Interview mit Baskets-Präsident Wolfgang Wiedlich

Ein Blick zurück auf zehn Jahre Telekom Dome in Bonn

BONN. Vor zehn Jahren wurde der Telekom Dome, die heutige Heimspielstätte der Telekom Baskets Bonn, in Betrieb genommen. Präsident Wolfgang Wiedlich erinnert sich an den steinigen Weg. Die neue Halle, sagt er, habe den Bundesligabasketball in der Stadt gerettet.

Wie lässt sich der Bau des Telekom Dome rückblickend bewerten?

Wolfgang Wiedlich: Der Weg war ein Abenteuer, die Tatsache, dass das Ziel erreicht wurde, schon ein kleines Wunder. Ich glaube, ein solches Projekt wäre heute in Bonn kaum mehr realisierbar.

Warum nicht?

Wiedlich: Würden Sie als Oberbürgermeister einem Sportverein das zutrauen? Formal war zwar Lidl der Vorhabenträger, aber Planung, Businessplan und den Bau haben wir selbst umgesetzt. Ein riesiger Vertrauensvorschuss, den uns OB Bärbel Dieckmann samt Stadtrat damals als „Hilfe zur Selbsthilfe“ gewährte. Die schlimmste Befürchtung dürfte gewesen sein, dass diese Laienschar Monate nach Baubeginn vor dem Rathaus steht und sagt, sie brauche noch eine Million – mindestens.

Das passiert doch eigentlich vor allem den öffentlichen Bauträgern ...

Wiedlich: Am Ende hat das Geld ja auch nicht gereicht, weil Unvorhergesehenes beim Bauen Standard ist. Aber es gab bei uns schon einen gewissen Stolz, nicht im Rathaus um mehr Geld zu betteln, sondern wir haben die Parkplätze gemeinsam mit den Fans und unter fachkundiger Anleitung selbst gepflastert. Bei einem 17-Millionen-Euro-Projekt erscheinen plus/minus 500 000 Euro als Peanuts, aber für uns war das viel Geld. Wir waren Sparfüchse, haben den Generalunternehmer manchmal bis zur Weißglut getriezt.

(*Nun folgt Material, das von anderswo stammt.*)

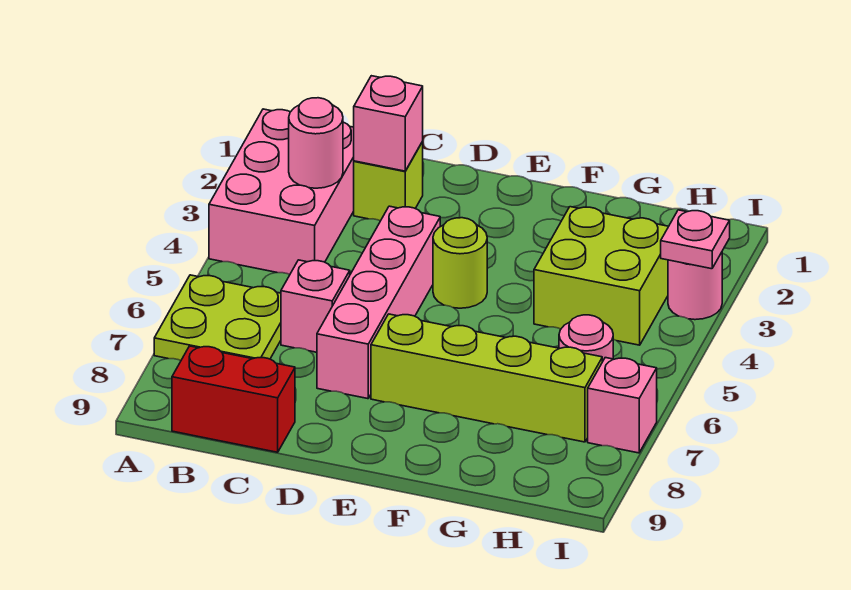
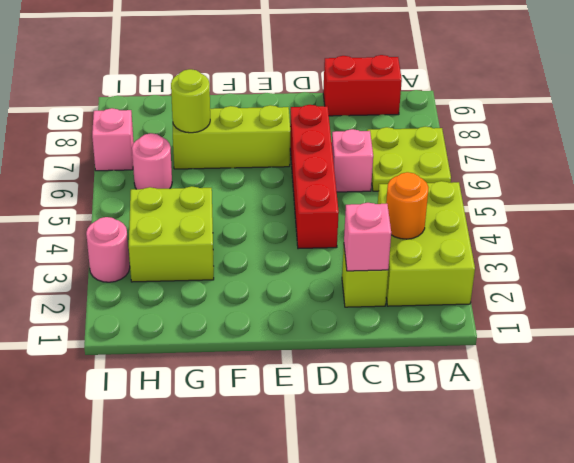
pink 2x3 brick [209,109,354,275] -> lime 2x3 brick [378,181,475,306]
pink 1x1 round brick [289,98,343,188] -> orange 1x1 round brick [386,172,429,239]
pink 1x4 brick [317,206,440,399] -> red 1x4 brick [290,105,339,249]
lime 1x1 round brick [433,218,487,308] -> lime 1x1 round brick moved to [171,69,210,133]
lime 1x4 brick [371,314,602,442] -> lime 1x3 brick [173,105,290,169]
pink 1x1 plate [661,210,730,269] -> none

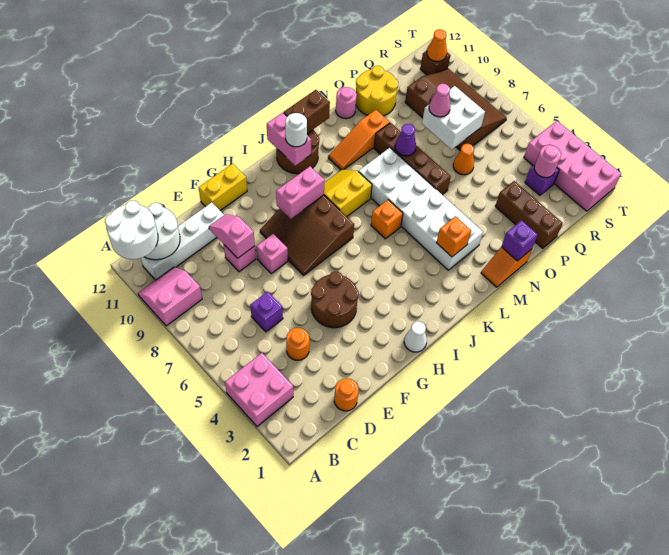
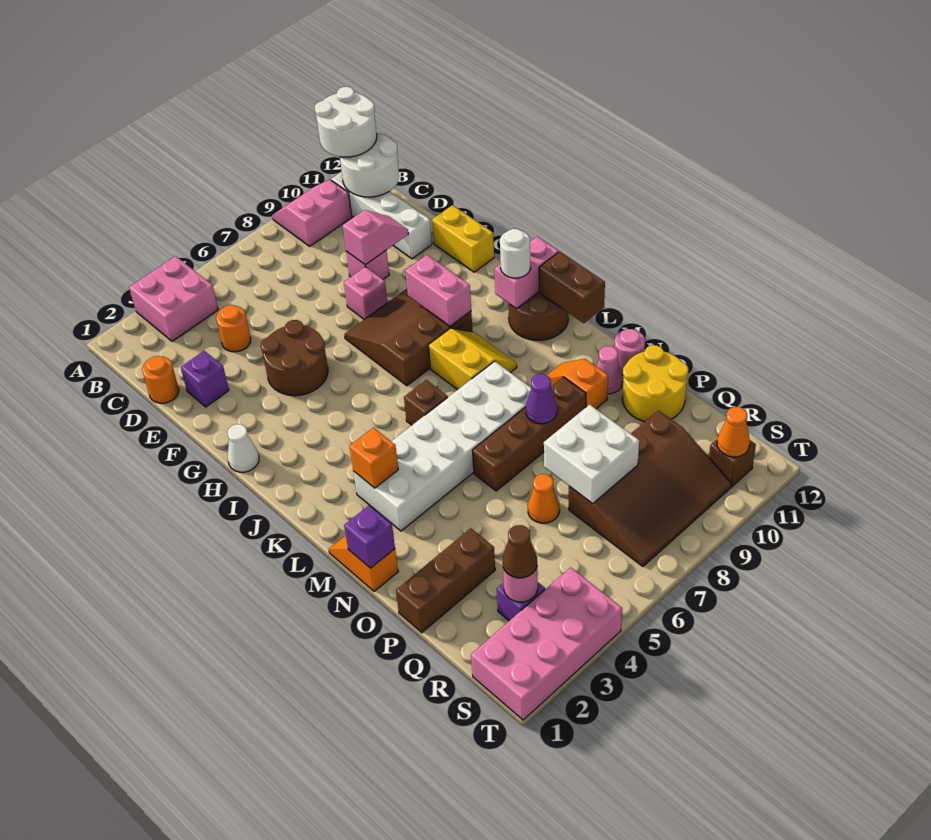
pink 2x2 slope [138,267,202,326] -> pink 2x2 slope turned to [272,179,352,246]
purple 1x1 brick [250,291,283,332] -> purple 1x1 brick moved to [181,351,229,407]
orange 1x1 brick [371,200,403,239] -> brown 1x1 brick [404,380,448,425]
orange 1x3 slope [328,110,390,170] -> orange 1x2 slope [547,359,608,409]
pink 1x1 cone [429,84,450,117] -> pink 1x1 cone moved to [596,346,623,394]
none -> brown 1x1 cone [503,525,537,578]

Hatte die lange politische Diskussion auch Vorteile?

Wiedlich: Dadurch, dass die Politik so lange brauchte, verlängerte sich unser Wissensanhäufungsprozess in anderen Hallen. Der schlimmste Fehler bei einem solchen Projekt ist es zu glauben, man wüsste alles. Mir hat das schon immer Spaß gemacht, mich auf völlig fremdem Terrain einzuarbeiten. Das war schon so, als ich mit Anfang 20 mit einigen Freunden die Sahara durchquert habe. Allerdings kann man hier wie dort leicht etwas übersehen, was dann dramatische Folgen haben kann.

Einer Expedition ähnelt auch die Entstehungsgeschichte des Domes mit vielen Wendungen und Krisen.

Wiedlich: 1999 begann das. Zunächst ging es ja um einen Kegelbau in der Gronau. Das wäre zwar aus Sicht der Stadt eine elegante Lösung gewesen, mit der viele Fliegen – Kongresszentrum, Multifunktionshalle, Hotel – mit einer Klappe geschlagen worden wären. Jedes Heimspiel im Kegel hätte uns unterm Strich aber 30 000 Euro gekostet. Das war nicht das, was wir wollten, zumal unsere Kinder- und Jugendaktivitäten damals auf 14 Hallen verteilt waren. Die hauptamtlichen Trainer standen mehr auf der B 9 im Stau als in der Halle. Das hätte der Kegel nicht gelöst.

Was Sie dann ja auch deutlich kommuniziert haben...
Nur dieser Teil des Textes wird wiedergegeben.